The battle lines have been drawn upon which the "War On Cops" issue will be fought out in 2016.

As Pete Seeger sang, "Which side are you on?"


Patrick J. Buchanan is the author of the new book The Greatest Comeback: How Richard Nixon Rose From Defeat to Create the New Majority. To find out more about Patrick Buchanan and read features by other Creators writers and cartoonists, visit the Creators Web page at




Ray Olson
St. Paul
5/5/2015 02:14 PM

  For heaven's sake, Mr. Buchanan, Ms. Mosby read an indictment, not a verdict. "[W]here is the evidence for any of this?", you ask. Presumably the evidence will come out at trial. That's the way the system works. "Mosby may have stopped the riots and calmed the crowds in Baltimore", you allow. Why not leave it at that? Why go on about a "War On Cops" for which you adduce no evidence in Baltimore other than media blather? Why not instead round on the media for its sensationalism? Oh, wait, maybe that's because you're one of the media blatherers making a fast buck off media sensationalism. I proudly voted for you, but you slip a notch in my estimation every time you write such sleazy stuff as this.

5/5/2015 03:09 PM

  I think "media blather" can be a dangerous thing. It forms people's perceptions right or wrong. It does this because media has it's own self interest. It sells papers and it gets viewers. The recent reports of so-called police brutality and acceptance of this notion by the public due to liberal media bias is not going to lessen crime in the streets. It may instead lead to mob rule. The police are in the business of protecting the public. They risk their lives for you and me. Hopefully, these cases will be decided not by the court of public opinion but by the court of law.

Rob Howard
Des Moines
5/5/2015 03:34 PM

  Mr. Olson, I don't think that you judge Mr. Buchanan fairly. Ms. Mosby's words are not the stuff of a prosecutor dispassionately following the evidence or looking to be objective. She instead appears vengeful. Seeking to harm the officers for either the percieved injury to Freddie Gray but more likely the percieved injury to the city in setting off the riots. As her call to the "youth" as opposed to the victim's family indicates. The media has responsibility but so does society in their response to what the media shows them. Or how the people of Baltimore were acting prior to the cameras seems to be problematic and should be looked down upon. Perhaps Mr. Buchanan created a false dichotomy of black vs. blue and the "war on cops" but I have no reason to doubt that Mr. Buchanan actually believes it.
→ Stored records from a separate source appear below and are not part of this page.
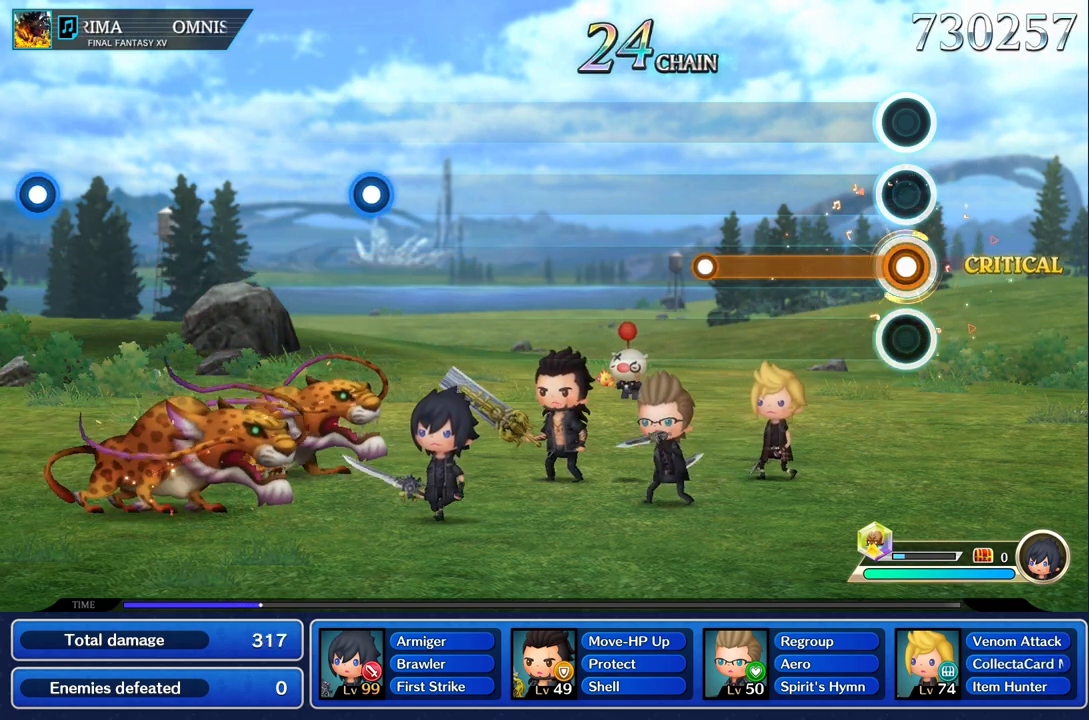
{"buttons": ["R1"], "left_stick": "center", "right_stick": "center", "events": []}
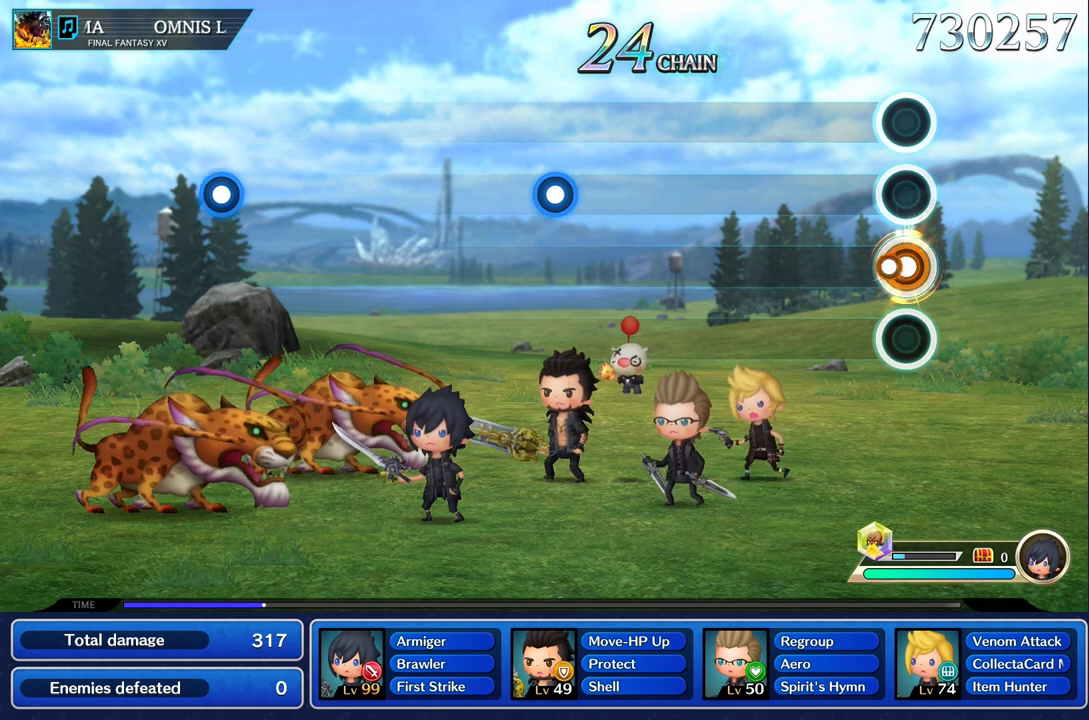
{"buttons": [], "left_stick": "center", "right_stick": "center", "events": [[83, "R1", "up"]]}
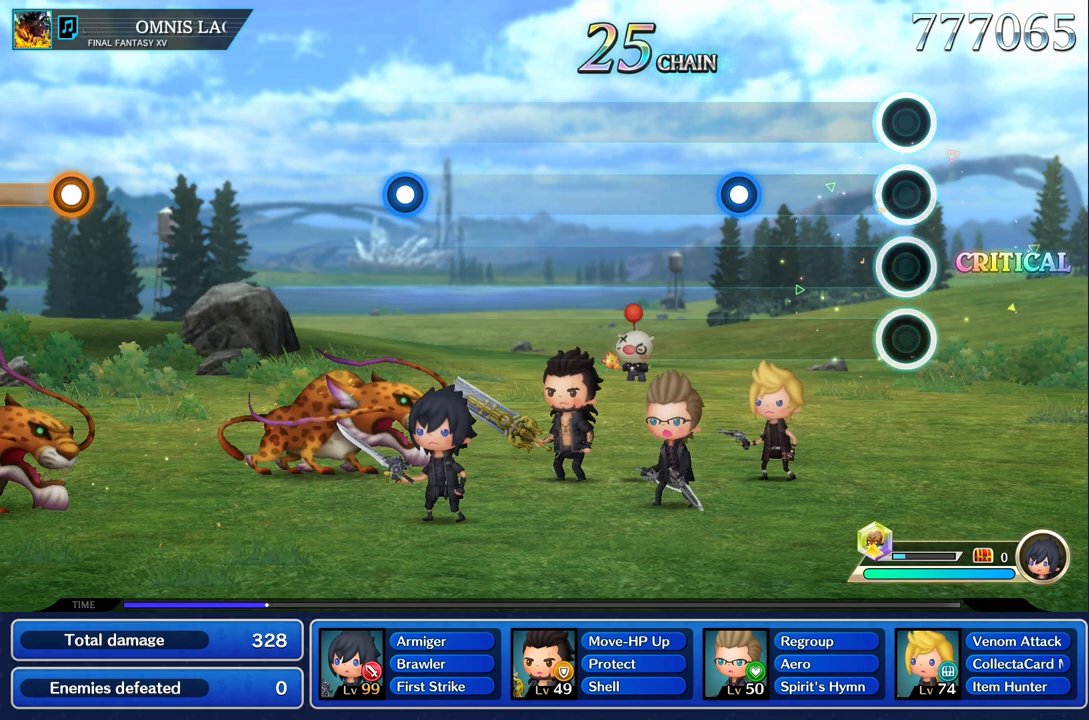
{"buttons": ["R1"], "left_stick": "center", "right_stick": "center", "events": [[467, "R1", "down"]]}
I think that Mr. Buchanan is a smart man and if he wanted to make "a fast buck" he'd have tempered more of his views in the past. I do not see the evidence to support the picture that you painted of Mr. Buchanan. I also don't see the writing as sleazy but an honest perspective. While I was surprised at the level of venom unleashed for what I felt to be an innocuous and honest peice I suppose it has been a good reminder that we shouldn't concern ourselves too much with other people's estimations.

Kevin Rudd
5/5/2015 04:05 PM

  Mr. Olsen, I strongly disagree with your comments. It is a big deal for a prosecutor to rush to an indictment and "overcharge" the officers involved just to appease potential rioters. Why not just lynch them now if placating the mob is your goal? Maybe some show trials to teach the police some lessons? The end result can only be injustice to the officers or further fanning of the passions of the mob when the trial comes. Remember, the riots in Los Angeles did not start when the edited footage of the beating was shown. The destruction started when the officers were acquitted by a jury that saw all of the video recording.

Clyde Wilson
Columbia, SC
5/5/2015 05:23 PM

  It seems not to have sinked in to the media that half of the six racist cops are black.